Before the invention of printing, the ‘look’ of a script was determined by those in charge of producing large amounts of text—the professional scribes.

When Judeans first adopted the Assyrian version of the Canaanite script as their new script, some time in the 6th centuring BCE, the characters looked like this (pardon the letter order, which is left-to-right order, instead of right-to-left):

As you can see, there’s little rhyme or reason to them, and some of the characters—such as gimmel and dalet (green outline), vav and zayin (orange outline), and tzadi and quf and tav (blue outline)—looked precariously similar.

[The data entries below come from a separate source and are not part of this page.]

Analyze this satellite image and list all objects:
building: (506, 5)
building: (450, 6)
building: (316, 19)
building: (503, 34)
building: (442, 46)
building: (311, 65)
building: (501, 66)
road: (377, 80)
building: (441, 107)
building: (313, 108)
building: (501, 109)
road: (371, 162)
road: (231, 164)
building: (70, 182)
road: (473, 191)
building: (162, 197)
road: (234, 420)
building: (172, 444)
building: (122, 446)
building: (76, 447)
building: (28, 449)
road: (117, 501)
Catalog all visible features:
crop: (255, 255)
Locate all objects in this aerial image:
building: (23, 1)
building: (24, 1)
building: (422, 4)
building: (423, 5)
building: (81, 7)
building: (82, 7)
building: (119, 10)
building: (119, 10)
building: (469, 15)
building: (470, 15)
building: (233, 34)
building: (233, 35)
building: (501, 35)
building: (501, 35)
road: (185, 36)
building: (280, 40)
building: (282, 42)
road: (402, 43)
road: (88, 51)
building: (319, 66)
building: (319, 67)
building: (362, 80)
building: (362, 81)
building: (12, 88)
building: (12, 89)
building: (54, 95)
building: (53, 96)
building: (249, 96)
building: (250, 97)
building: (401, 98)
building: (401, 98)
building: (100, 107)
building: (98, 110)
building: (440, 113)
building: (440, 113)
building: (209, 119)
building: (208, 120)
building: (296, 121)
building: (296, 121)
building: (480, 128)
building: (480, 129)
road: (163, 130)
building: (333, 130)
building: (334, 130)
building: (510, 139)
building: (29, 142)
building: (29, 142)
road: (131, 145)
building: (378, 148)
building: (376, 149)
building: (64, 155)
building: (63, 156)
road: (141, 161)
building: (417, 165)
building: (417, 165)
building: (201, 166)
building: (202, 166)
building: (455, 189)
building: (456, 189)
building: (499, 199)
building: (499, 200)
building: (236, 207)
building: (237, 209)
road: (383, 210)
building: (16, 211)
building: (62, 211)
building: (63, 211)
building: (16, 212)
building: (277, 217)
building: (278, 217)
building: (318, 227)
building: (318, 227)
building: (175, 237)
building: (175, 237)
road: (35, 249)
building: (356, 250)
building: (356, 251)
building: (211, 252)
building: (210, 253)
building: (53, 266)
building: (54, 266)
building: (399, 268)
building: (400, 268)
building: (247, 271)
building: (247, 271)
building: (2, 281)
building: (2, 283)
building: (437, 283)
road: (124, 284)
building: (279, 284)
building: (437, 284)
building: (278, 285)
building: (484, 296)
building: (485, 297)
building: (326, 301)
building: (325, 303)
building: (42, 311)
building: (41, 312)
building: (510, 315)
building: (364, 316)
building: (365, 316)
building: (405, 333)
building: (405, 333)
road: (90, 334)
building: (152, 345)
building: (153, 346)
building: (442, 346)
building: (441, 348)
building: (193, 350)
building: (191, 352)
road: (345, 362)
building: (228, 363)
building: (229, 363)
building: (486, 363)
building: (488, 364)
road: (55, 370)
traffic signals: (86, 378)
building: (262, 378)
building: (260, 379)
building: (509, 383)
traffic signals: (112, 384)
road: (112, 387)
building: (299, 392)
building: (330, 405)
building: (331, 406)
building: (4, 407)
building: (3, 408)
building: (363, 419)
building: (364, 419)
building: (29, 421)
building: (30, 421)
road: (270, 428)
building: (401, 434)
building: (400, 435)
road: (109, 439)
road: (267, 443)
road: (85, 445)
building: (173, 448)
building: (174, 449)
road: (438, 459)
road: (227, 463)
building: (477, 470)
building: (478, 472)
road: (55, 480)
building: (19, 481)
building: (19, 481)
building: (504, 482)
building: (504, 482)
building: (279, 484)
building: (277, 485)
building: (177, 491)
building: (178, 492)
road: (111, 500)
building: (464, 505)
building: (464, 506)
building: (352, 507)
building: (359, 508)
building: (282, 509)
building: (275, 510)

By the start of the Common Era, the characters had become more distinct:

(Source: Font 4Q418)

There were still some similarities to trip up the uninitiated (green, orange, blue, and purple outlines), but at least there was a broad, triangular-like pattern to the formation of the characters.

To resolve these confusing similarities, over the following centuries, these forms were refined and developed: in particular, scribes found that if they settled on a square template, with strong horizontal strokes, and just the occasional diagonal (e.g. in the letters aleph א, lamed ל, tzadi צ, and shin ש), they could more easily distinguish between the letters, and create a pleasing rhythm to them, as exemplified in this example from a 10th-century (CE) Hebrew Bible manuscript known as the Aleppo Codex:

(Source: National Library of Israel (id=990001147860205171)

The legibility and aesthetics of this calligraphy was so compelling, it became the new template across the Jewish world, culminating in an overtly square template (which is why it is known as ktav merubá כתב מרובע – ‘Square Script’):

(Source: File:Frank-ruehl.png – Wikimedia Commons)

But it’s important to note that the square template only applies to printed Hebrew of the Hebrew Bible, Talmud, and other traditional texts. Cursive Hebrew varied widely among Diaspora Jewry over the centuries, often echoing the design of the local Gentile script. Thus, Sephardi Jews in the Arab empire, wrote in a cursive with long strokes, somewhat like Arabic:

(Source: Maalak)

In the modern era, a variety of other typefaces have been developed, which are not necessarily square, and the modern cursive is altogether rounded, not unlike mirror forms of Roman-script italics:

This is because of the shared origin of the two alphabets, and chirodynamics, i.e. the natural tendencies of the (right) writing hand, as explained in my book, Aleph Through the Looking Glass.